The gold miners’ strong Q3’16 operating results argue that their stocks’ big massive-correction selloff in recent months is wildly overdone. The elite gold juniors of GDXJ have seen far-better earnings growth this year than almost every other sector in all the stock markets, only exceeded by the gold majors. So instead of wallowing in fear, investors and speculators should be looking to aggressively buy the juniors low.
That’s despite gold faring much worse in Q4 than it did in Q3. Quarter-to-date, the average gold price has fallen 6.2% to $1251 per ounce. And that indeed virtually assures the junior gold miners’ fundamentals won’t look as good this quarter as they did last quarter. Regardless, the juniors’ costs are so far under even current prevailing gold prices that they are still going to do fine. They will easily ride out this gold swoon.
Let’s assume the gold juniors’ AISCs don’t improve in Q4, staying at $911 per ounce. It’s actually highly likely they will improve substantially in Q4 as those Q3 production shortfalls at some GDXJ components reverse. So steady costs are conservative. On top of that, assume gold doesn’t bounce in Q4 which is unlikely after such extreme gold-futures selling.
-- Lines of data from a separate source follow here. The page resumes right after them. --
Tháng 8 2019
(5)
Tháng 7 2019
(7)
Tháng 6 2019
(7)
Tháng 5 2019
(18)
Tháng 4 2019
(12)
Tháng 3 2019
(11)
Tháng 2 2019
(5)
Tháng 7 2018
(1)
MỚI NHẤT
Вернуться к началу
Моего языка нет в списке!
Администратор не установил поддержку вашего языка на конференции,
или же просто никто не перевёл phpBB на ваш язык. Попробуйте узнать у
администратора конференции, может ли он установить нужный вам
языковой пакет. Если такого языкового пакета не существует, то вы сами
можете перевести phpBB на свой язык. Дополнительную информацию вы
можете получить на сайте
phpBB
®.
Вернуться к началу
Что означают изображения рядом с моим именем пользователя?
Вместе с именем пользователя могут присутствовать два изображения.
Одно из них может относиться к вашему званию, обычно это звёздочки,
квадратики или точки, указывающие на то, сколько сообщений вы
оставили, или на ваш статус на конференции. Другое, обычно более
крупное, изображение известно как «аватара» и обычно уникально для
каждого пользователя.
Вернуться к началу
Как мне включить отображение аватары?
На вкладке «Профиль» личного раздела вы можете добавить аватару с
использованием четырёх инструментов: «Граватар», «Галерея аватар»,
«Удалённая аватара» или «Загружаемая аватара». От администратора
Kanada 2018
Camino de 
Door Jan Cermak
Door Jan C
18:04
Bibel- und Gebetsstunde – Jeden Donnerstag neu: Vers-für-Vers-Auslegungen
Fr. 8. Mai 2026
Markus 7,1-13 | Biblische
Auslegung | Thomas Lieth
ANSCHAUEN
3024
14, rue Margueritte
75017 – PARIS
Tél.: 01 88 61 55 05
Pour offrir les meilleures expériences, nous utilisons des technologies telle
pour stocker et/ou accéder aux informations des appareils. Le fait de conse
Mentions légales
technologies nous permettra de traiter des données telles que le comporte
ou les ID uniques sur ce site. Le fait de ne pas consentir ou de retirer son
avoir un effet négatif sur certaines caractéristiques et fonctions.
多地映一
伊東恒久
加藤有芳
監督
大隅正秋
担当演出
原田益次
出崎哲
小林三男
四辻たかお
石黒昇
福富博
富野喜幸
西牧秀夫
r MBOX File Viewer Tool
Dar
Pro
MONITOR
Thus gold’s current QTD average of $1251 will hold strong.
This implies the GDXJ junior gold miners will still earn an impressive $340 per ounce in the current dark Q4! While indeed down 19.7% from Q3’s levels, that still represents hefty 27% operating margins. These are very high by almost every other industry’s standards. And when gold inevitably bounces after the heavy futures selling passes as always, the operating profitability of the juniors will again leverage gold’s gains.
Considering the junior-gold sector as represented by GDXJ has plunged 35% at worst in recent months on a likely quarterly-profits drop around just half that, the selling is excessive. It never had anything to do with fundamentals, which remain very strong. The entire massive correction was a sentiment thing, investors and speculators succumbing to their own fear and rushing to sell low instead of acting rationally.
Gold won’t linger near these lows for long, which means neither will the junior gold stocks. Gold tends to be an anti-stock trade. Futures speculators jettisoned gold like crazy since the election because the stock markets and US dollar were both soaring on surprise euphoria after Trump’s win. But when the hard challenges of changing things crush the fantasy, stock markets will roll over again and gold will return to favor.
While investors can certainly buy GDXJ to ride the coming enormous profits growth in the junior miners as gold rebounds, I’ve long preferred handpicking individual stocks. GDXJ suffers from serious over-diversification, which really retards its ultimate potential gains. The best juniors with superior fundamentals will trounce GDXJ, which is why I’d much rather own the best individual stocks and forgo the rest.
The junior gold miners’ fundamentals in recently-reported Q3’16 were very strong and bullish. Despite higher all-in sustaining costs, the higher gold prices still led to improving operating cash flows and exploding accounting profitability. This year the gold juniors have enjoyed a truly amazing fundamental transformation. And it is only just starting like gold’s young bull market, which will soon return.
But unfortunately today most investors and speculators aren’t paying attention to the gold juniors’ strong fundamentals. Instead they are all wrapped up in the fearful prevailing sentiment. That’s a big mistake as always. While the gold juniors’ operating profitability will indeed decrease in Q4 if gold prices stay low, gold’s bull is far from over. When it starts powering higher again on weaker stock markets, juniors will soar.